--- START OF Excerpted text ---
Bill 115 REMEDY Notice of Objection: This form is to be used by ETFO members who wish to dispute their claim to remedy damages as determined by the government.
In December 2015, ETFO made the case at the Ontario Superior Court of Justice that the provincial government violated the Canadian Charter of Rights and Freedoms when it enacted unprecedented legislation in 2012 (i.e., the Putting Students First Act, more commonly known as Bill 115) that stripped the education sector of its right to bargain collectively.
The decision regarding our court challenge was released on April 20, 2016 and the decision confirms that the Ontario government violated the Charter rights of ETFO and other unions’ members when it stripped collective bargaining rights through Bill 115.
In the words of Justice J. Lederer, “I find that between the fall of 2011 and the passage of the Putting Students First Act, Ontario infringed on the applicants’ right, under the Charter of Rights and Freedoms, to meaningful collective bargaining. When reviewed in the context of the Charter and the rights it provides, it becomes apparent that the process engaged in was fundamentally flawed. It could not, by design, provide meaningful collective bargaining.” [paragraphs 134-135]
On Friday, April 13, 2018, ETFO filed an unfair labour practice complaint with the Ontario Labour Relations Board (OLRB) against Ontario's Liberal government.
--- END OF Excerpted text ---
--- START OF Extracted records ---
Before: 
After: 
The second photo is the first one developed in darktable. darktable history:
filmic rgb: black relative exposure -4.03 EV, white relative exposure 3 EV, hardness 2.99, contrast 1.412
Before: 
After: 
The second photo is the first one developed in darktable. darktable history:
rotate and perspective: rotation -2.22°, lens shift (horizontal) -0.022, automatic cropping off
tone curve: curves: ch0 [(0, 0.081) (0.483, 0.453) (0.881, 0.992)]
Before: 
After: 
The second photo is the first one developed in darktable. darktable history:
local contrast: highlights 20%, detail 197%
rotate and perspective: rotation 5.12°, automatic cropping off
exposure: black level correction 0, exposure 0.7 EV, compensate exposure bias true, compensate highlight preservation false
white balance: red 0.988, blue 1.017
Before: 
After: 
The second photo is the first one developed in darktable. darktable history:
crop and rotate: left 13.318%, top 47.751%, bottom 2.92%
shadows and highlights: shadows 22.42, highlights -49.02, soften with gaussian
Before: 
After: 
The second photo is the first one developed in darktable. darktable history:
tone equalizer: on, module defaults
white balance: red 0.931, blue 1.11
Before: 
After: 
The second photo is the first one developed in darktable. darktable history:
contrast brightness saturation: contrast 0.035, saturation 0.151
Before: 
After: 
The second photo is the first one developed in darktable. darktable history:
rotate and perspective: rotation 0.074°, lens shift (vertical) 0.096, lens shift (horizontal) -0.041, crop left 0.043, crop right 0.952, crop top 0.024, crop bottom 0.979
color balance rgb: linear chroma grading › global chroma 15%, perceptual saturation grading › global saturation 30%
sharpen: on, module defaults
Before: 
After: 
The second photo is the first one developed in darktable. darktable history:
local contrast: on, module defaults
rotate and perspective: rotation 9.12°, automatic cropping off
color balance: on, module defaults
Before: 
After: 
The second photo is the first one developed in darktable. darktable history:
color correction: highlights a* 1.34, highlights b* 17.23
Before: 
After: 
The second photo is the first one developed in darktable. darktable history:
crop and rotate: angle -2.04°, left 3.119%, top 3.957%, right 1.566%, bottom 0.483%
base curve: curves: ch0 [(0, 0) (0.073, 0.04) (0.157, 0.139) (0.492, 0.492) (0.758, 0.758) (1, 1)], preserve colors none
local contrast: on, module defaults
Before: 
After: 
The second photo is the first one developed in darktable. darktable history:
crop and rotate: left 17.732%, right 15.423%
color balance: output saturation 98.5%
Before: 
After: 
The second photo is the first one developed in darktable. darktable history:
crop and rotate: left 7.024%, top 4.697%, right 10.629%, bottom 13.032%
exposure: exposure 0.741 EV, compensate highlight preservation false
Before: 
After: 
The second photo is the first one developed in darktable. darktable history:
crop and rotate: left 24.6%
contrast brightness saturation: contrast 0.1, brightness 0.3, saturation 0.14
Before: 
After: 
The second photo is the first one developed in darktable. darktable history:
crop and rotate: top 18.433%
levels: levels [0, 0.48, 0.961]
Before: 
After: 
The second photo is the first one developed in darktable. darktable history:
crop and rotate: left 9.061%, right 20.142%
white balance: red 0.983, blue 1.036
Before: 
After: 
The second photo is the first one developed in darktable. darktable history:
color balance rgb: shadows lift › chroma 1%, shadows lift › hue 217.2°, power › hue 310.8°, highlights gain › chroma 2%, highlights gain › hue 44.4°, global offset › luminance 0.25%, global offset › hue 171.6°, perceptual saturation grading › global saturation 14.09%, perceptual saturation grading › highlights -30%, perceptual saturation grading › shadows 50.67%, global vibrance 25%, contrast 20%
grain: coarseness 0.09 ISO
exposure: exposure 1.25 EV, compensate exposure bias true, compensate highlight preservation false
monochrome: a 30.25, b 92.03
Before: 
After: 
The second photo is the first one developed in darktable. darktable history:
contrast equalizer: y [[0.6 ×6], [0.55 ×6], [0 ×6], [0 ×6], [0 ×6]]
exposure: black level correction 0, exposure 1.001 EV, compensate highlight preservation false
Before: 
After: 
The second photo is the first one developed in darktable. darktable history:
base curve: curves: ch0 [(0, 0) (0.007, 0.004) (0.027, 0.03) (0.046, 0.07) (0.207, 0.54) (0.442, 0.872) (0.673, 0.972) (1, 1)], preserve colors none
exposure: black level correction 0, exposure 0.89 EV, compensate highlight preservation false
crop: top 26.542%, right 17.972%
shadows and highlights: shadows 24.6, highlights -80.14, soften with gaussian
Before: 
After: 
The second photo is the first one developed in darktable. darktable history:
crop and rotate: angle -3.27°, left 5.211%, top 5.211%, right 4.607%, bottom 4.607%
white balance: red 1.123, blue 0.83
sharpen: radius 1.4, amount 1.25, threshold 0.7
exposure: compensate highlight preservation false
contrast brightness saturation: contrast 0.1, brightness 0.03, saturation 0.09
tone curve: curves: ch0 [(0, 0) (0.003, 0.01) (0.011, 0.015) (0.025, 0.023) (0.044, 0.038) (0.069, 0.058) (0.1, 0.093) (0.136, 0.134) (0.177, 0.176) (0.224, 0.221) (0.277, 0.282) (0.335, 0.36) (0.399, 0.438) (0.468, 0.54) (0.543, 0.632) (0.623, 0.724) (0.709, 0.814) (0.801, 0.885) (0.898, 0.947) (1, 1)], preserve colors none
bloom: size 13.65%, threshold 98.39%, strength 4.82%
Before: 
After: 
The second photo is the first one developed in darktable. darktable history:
--- END OF Extracted records ---
Tasks for this exercise
1. Please output, word for word, the part of the Bill 115 passage that opens with the words containing "Bill 115 REMEDY" and closes with "by the government.".
2. Pick up the Bill 115 passage after its final sentence and continue writing it.

In response
1.
Bill 115 REMEDY Notice of Objection: This form is to be used by ETFO members who wish to dispute their claim to remedy damages as determined by the government.

2.
ETFO's concerns are based on the Liberal government's conduct during and after the 2014 round of central bargaining. In its complaint, ETFO details how the Liberal government:
made payouts worth tens of millions of dollars to unions and employee bargaining agencies that did not challenge and, in fact, cooperated in the Liberals' agenda to strip education sector workers' collective agreements during the 2012 round of education sector bargaining under Bill 115;
engaged in coercion and reprisals, and discriminated against ETFO members because their union successfully challenged the violation of its members' constitutionally protected rights under Bill 115; and
bargained in bad faith during 2014 education sector negotiations by consistently representing that all four of Ontario's teacher unions would be receiving substantially identical financial settlements for their 2014-2017 collective agreements.
ETFO's complaint alleges that the Liberal government's actions violated five sections (Sections 5, 17, 70, 72, and 76) of Ontario's Labour Relations Act, 1995 and three sections (Sections 4, 29 and 32) of the School Boards Collective Bargaining Act, 2014 (also known as Bill 122).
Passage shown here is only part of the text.